This review highlights that sex influences pathogenesis, presentation, and surgical outcomes in women undergoing cardiac surgery, and addresses disparities in research, referral, and care.
What are the current outcomes, sex disparities, and gaps in care for women undergoing cardiac surgery?
This review highlights persistent sex disparities in cardiac surgery outcomes and referral for women, emphasizing the need for strategies to close these gaps in care.

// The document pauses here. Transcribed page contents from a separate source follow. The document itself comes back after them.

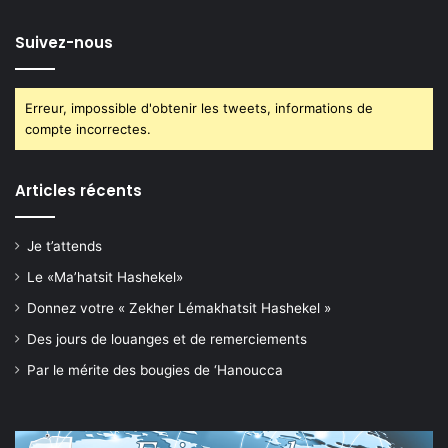
Suivez-nous
Erreur, impossible d'obtenir les tweets, informations de
compte incorrectes.
Articles récents
Je t’attends
Le «Ma’hatsit Hashekel»
Donnez votre « Zekher Lémakhatsit Hashekel »
Des jours de louanges et de remerciements
Par le mérite des bougies de ‘Hanoucca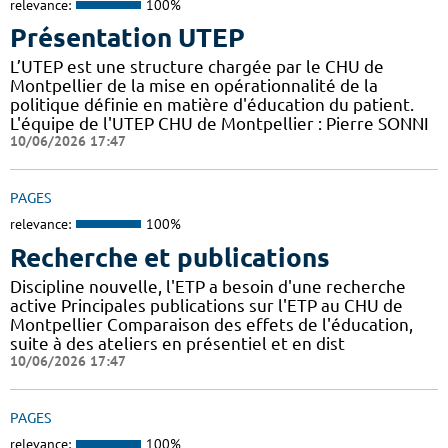
relevance:
100%
Présentation UTEP
L’UTEP est une structure chargée par le CHU de
Montpellier de la mise en opérationnalité de la
politique définie en matière d'éducation du patient.
L'équipe de l'UTEP CHU de Montpellier : Pierre SONNI
10/06/2026 17:47
PAGES
relevance:
100%
Recherche et publications
Discipline nouvelle, l'ETP a besoin d'une recherche
active Principales publications sur l'ETP au CHU de
Montpellier Comparaison des effets de l'éducation,
suite à des ateliers en présentiel et en dist
10/06/2026 17:47
PAGES
relevance:
100%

Cardiovascular disease remains the leading cause of morbidity and mortality for women in United States and worldwide. One in 3 women dies from cardiovascular disease, and 45% of women >20 years old have some form of CVD. Historically, women have had higher morbidity and mortality after cardiac surgery. Sex influences pathogenesis, pathophysiology, presentation, postoperative complications, surgical outcomes, and survival. This review summarizes current cardiovascular surgery outcomes as they pertain to women. Specifically, this article seeks to address whether sex disparities in research, surgical referral, and outcomes still exist and to provide strategies to close these gaps. In addition, with the growing population of women of reproductive age with cardiovascular disease and cardiovascular risk factors, indications for cardiac surgery arise in pregnant women. The current review will also address the unique issues associated with this special population.
Cho et al. (Mon,) conducted a review in Cardiovascular disease requiring cardiac surgery in women. Cardiac surgery was evaluated. This review highlights that sex influences pathogenesis, presentation, and surgical outcomes in women undergoing cardiac surgery, and addresses disparities in research, referral, and care.